Эта история повторяется исправно каждый раз, поэтому Илья, как по льду, подходит к столу и еще осторожнее запускает свою лапищу в ящик.
– Покорно вас благодарю, – говорит Илья, пятясь к двери, как бегемот. – Мне что, я рад служить хорошим господам. Намедни кучер приходил от Панафидиных и все сманивал меня… И прибавка и насчет водки… Покорно вас благодарю.
Кучер Илья жил настоящим паразитом, но Ляховский никак не мог ему отказать, потому что другого такого Ильи в целой губернии не сыщешь, – ездил он мастерски и умел во всем потрафить барышне.

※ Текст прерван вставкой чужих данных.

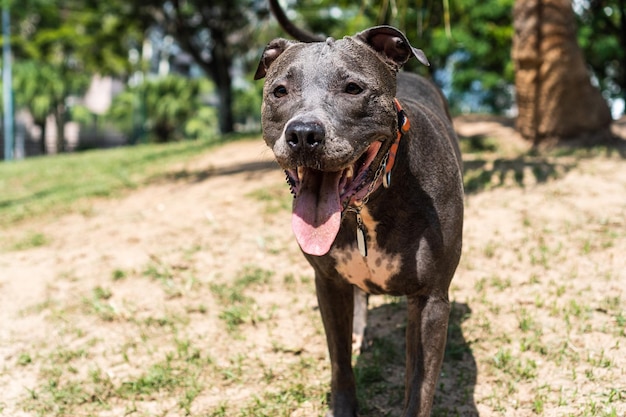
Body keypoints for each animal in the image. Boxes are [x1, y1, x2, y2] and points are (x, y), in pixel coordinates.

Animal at [254, 24, 464, 414]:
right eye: (280, 91)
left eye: (353, 88)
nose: (303, 134)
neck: (364, 207)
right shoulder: (328, 283)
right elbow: (339, 362)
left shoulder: (431, 299)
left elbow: (421, 386)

Чтобы докончить характеристику жизни в доме Ляховского, мы должны остановиться на Альфонсе Богданыче и Пальке. Альфонс Богданыч, безродный полячок, взятый Ляховским с улицы, кажется, совсем не имел фамилии, да об этом едва ли кто-нибудь и думал. Все привыкли к тому, что Альфонс Богданыч должен был все знать, все предупредить, все угадать, всем угодить и все вынести на своей спине, – к чему еще тут фамилия? Никто, кажется, не подумал даже, что могло бы быть, если бы Альфонс Богданыч в одно прекрасное утро взял да и забастовал, то есть не встал утром с пяти часов, чтобы несколько раз обежать целый дом и обругать в несколько приемов на двух диалектах всю прислугу; не пошел бы затем в кабинет к Ляховскому, чтобы получить свою ежедневную порцию ругательств, крика и всяческого неистовства, не стал бы сидеть ночи за своей конторкой во главе двадцати служащих, которые, не разгибая спины, работали под его железным началом, если бы, наконец, Альфонс Богданыч не обладал счастливой способностью являться по первому зову, быть разом в нескольких местах, все видеть, и все слышать, и все давить, что попало к нему под руку Одним словом, Альфонс Богданыч играл в доме ту же роль, как стальная пружина в часах, за что в глазах Ляховского он был только очень услужливым и очень терпеливым человеком. Ляховский считал Альфонса Богданыча очень ограниченной головой и возвысил его из среды других служащих только за ослиное терпение и за то, что Альфонс Богданыч был один-одинехонек Последнее обстоятельство в глазах Ляховского служило лучшей гарантией, что Альфонс Богданыч не будет его обкрадывать в интересах племянников и племянниц. Терпение у Альфонса Богданыча было действительно замечательное, но если бы Ляховский заглянул к нему в голову в тот момент, когда Альфонс Богданыч, прочитав на сон грядущий, как всякий добрый католик, латинскую молитву, покашливая и охая, ложился на свою одинокую постель, – Ляховский изменил бы свое мнение. Как это могло случиться, что Ляховский, вообще видевший людей насквозь, не мог понять человека, который ежедневно мозолил ему глаза, – этот вопрос относится к области психологии. Может быть, это самая простая психическая близорукость у себя дома людей, слишком дальнозорких вне этого дома.